Le Tchad durcit le ton face à la traite des êtres humains
Le gouvernement tchadien déploie une stratégie renforcée pour éradiquer le fléau de la traite des personnes, une pratique criminelle particulièrement ciblant les populations vulnérables comme les femmes et les mineurs. Cette mobilisation s’appuie sur l’application stricte des dispositifs juridiques existants et une coordination accrue entre les acteurs judiciaires et sécuritaires.
Un arsenal juridique déjà en place
Le Tchad, État signataire de la Convention des Nations Unies contre la Criminalité Transnationale Organisée depuis 2009, a renforcé son arsenal législatif avec deux textes majeurs : l’ordonnance Nº006/PR/2018 et la loi Nº12/PR/2018. Ces dispositifs encadrent spécifiquement la prévention, la répression et la protection des victimes de traite.

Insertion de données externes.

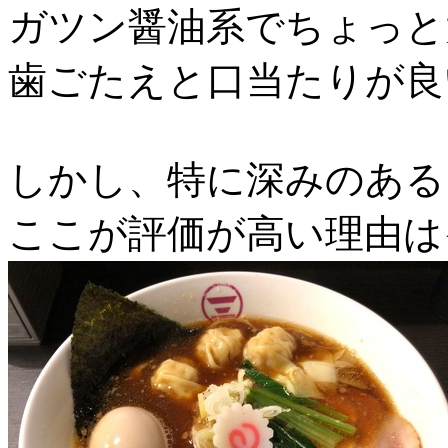
ガツン醤油系でちょっと
歯ごたえと口当たりが良
しかし、特に深みのある
ここが評価が高い理由は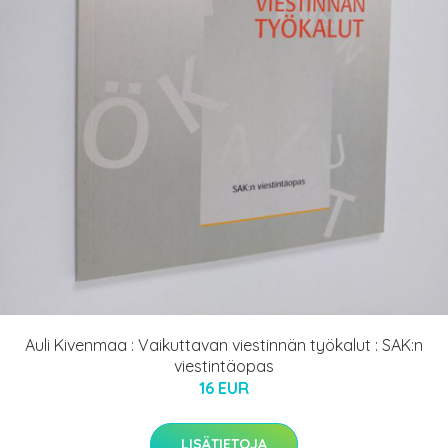
Auli Kivenmaa : Vaikuttavan viestinnän työkalut : SAK:n
viestintäopas
16 EUR
LISÄTIETOJA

Les autorités judiciaires et policières sont désormais tenues de respecter des procédures strictes : investigations accélérées, rédaction immédiate de rapports, transmission systématique des dossiers aux tribunaux compétents, et signalement systématique au Secrétariat Général du Ministère de la Justice ainsi qu’à la Commission Nationale de Lutte contre la Traite des Personnes.
Une coordination territoriale renforcée
La mise en œuvre de ces mesures passe par une implication directe des responsables provinciaux, désormais chargés de superviser l’application des directives nationales. Leur mission : garantir un suivi rigoureux des affaires et contribuer à l’élaboration d’une base de données centralisée. Cet outil permettra d’identifier les zones à risque et d’ajuster les stratégies de prévention en conséquence.
Cette dynamique s’inscrit dans une volonté affichée de protéger les droits fondamentaux et de mettre fin aux réseaux criminels exploitant la vulnérabilité des populations tchadiennes.